TASK REQUIREMENTS:
In the material, can you swap "label" for "name" in the lines starting at the one containing "What is the label" and ending at the one containing "Archer's voi", leaving everything else as it is, and give back only those lines?

SOURCE RECORDS:
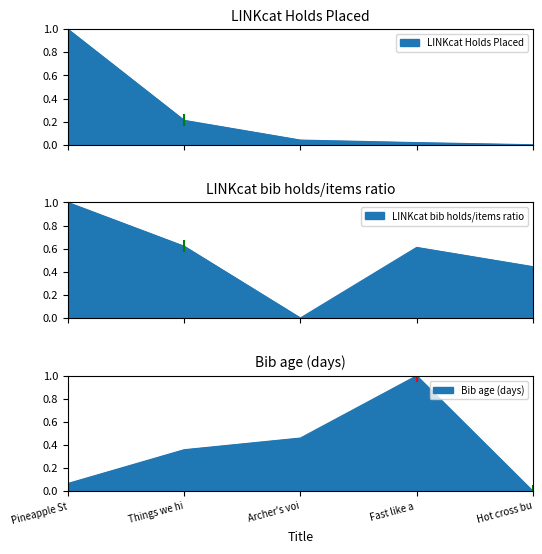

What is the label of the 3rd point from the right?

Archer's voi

--

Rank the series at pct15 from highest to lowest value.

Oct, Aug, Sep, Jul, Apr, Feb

==

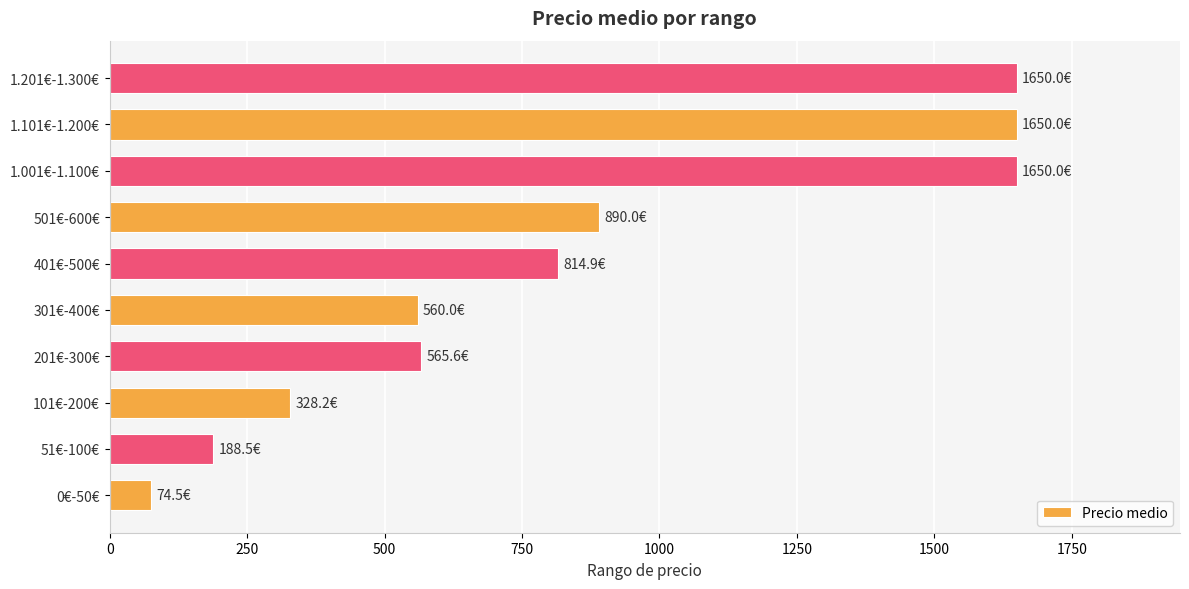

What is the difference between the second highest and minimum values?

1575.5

WRITTEN SOLUTION:
What is the name of the 3rd point from the right?

Archer's voi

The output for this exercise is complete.